Do tarnowskiego konserwatora zabytków wpłynął wniosek o pozwolenie na rozpoczęcie robót budowlanych. Choć temat związany z prowadzeniem potencjalnych inwestycji w zniszczonym XIX-wiecznym kompleksie budynków przemysłowych przy ul. Kołłątaja w Tarnowie był żywy od lat, dopiero w te wakacje pojawił się oficjalny dokument w tej sprawie.
Nadgryziony zębem czasu budynek dodatkowo zniszczyły pożary, które tylko w tym roku były tu gaszone aż trzy razy.
Pełniąca obowiązki kierownika Wojewódzkiego Urzędu Ochrony Zabytków delegatury w Tarnowie Agata Kliś-Toton przyznaje, iż ostatni lipcowy pożar zniszczył sporą część zabytkowej budowli.
– To jest trochę taka trwała ruina.
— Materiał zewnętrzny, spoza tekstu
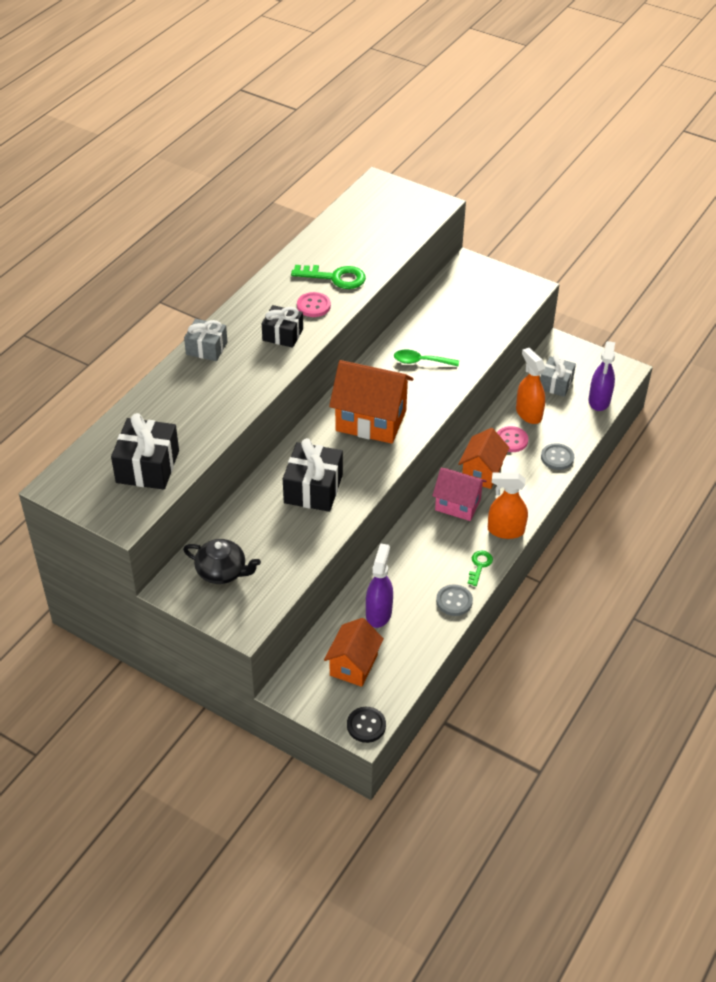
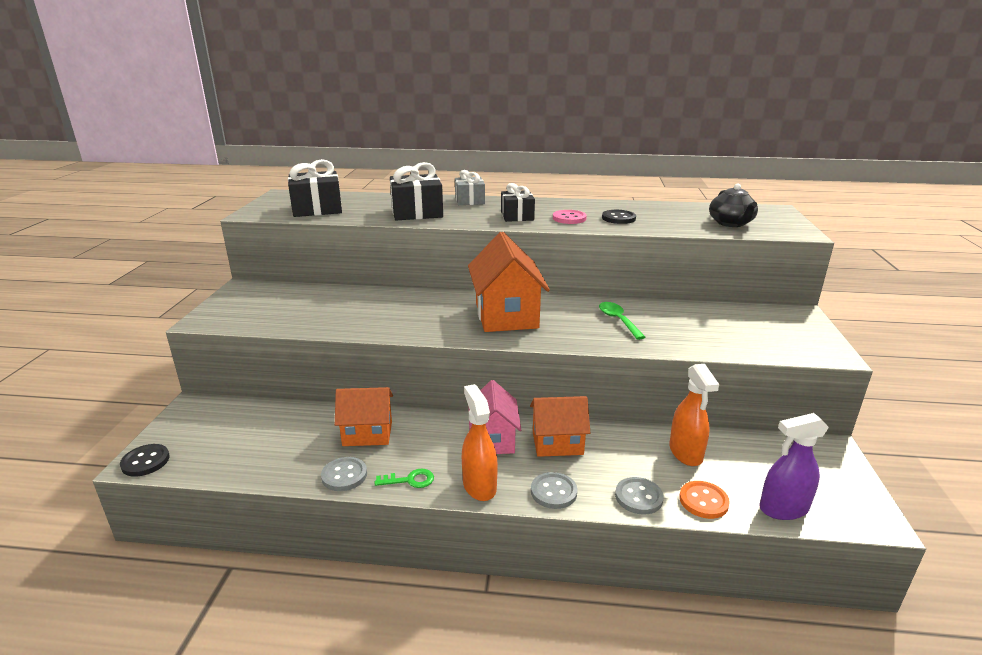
camera: 65 degrees right, 20 degrees down
(222, 572) = (268, 298): black teapot -> black teapot (731, 223)
(313, 489) = (392, 311): black gift -> black gift (417, 212)
(335, 277) = (618, 218): green key -> black button
(353, 665) = (230, 432): orange house -> orange house (367, 434)
(378, 613) = (307, 429): purple spray bottle -> none
(511, 440) = (628, 451): pink button -> none
(528, 413) = (686, 453): orange spray bottle -> orange spray bottle turned 135 degrees clockwise
(531, 495) = (553, 492): none -> grey button
(555, 384) = (761, 461): grey gift -> none
(575, 431) = (703, 501): none -> orange button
Ta decyzja o wpisie do rejestru zabytków obejmuje mury obwodowe tego dawnego zespołu, czyli młyna, kaszarni i spichlerza. Ostatnio dość znacząco ucierpiał spichlerz, obiekt, w którym stosunkowo najwięcej zachowało się z wnętrza. Spichlerz jest budową o dosyć specyficznej architekturze i takich podziałach wewnętrznych, bo jak wiadomo jego zadaniem było przechowywanie zboża i tam nie ma jakichś bardzo rozbudowanych pomieszczeń, bardziej są podzielone kondygnacje drewnianymi stropami, to się właśnie zachowało, drewniane stropy, belki, słupy, natomiast ostatni pożar to zniszczył.
Z punktu widzenia konserwatora zabytków ważne jest to, iż wciąż stoją mury obwodowe.
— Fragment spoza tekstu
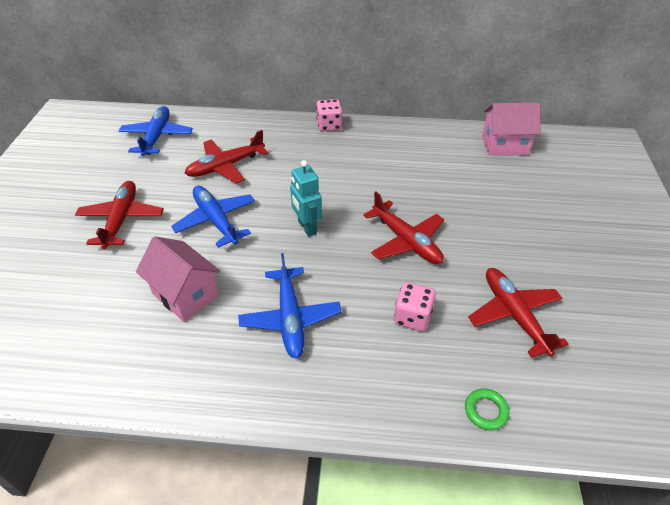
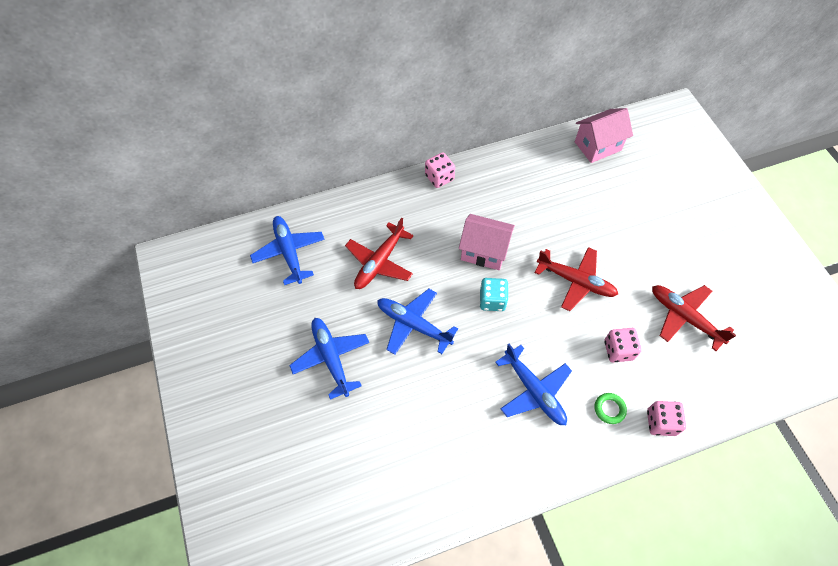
camera: 25 degrees left, 15 degrees up
(121, 220) = (331, 358): red plane -> blue plane
(185, 295) = (441, 406): pink house -> pink house (484, 251)
(307, 227) = (492, 300): turquoise robot -> turquoise dice
(417, 408) = (661, 422): none -> pink dice
(486, 411) = (703, 403): green ring -> green ring (609, 409)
Zniszczenia do pożarach w Młynie Szancera przeciągają też rozmowy toczące się z projektantami i architektami, którzy nadzorują rewitalizację tego miejsca. Cały czas konieczne są ustalenia szczegółów dotyczących wykorzystywanych tu materiałów czy użytej technologii przy budowie.
Jak dodaje Agata Kliś-Toton, ważne jest, by zachować tu cechy zabytkowego budynku.
– Projektowane jest wykorzystanie tej zabytkowej tkanki i wprowadzenie tam też nowej funkcji, z dodaniem takich nowoczesnych elementów, ale z poszanowaniem tej zabytkowej substancji, plus jakby cały remont zarówno murów obwodowych, jak i całego otoczenia. Planowana jest też dobudowa takiej części usługowo-hotelowej. Nowoczesny kompleks, ale godzący nowe potrzeby z tą tkanką historyczno-zabytkową.
Młyn Szancera już od czterech lat figuruje w rejestrze zabytków. Dwa lata temu kompleks kupił prezes firmy Arche. Wtedy już zapowiadał, iż to miejsce w przyszłości zmieni się w hotel. Prace miały ruszyć w zeszłym roku.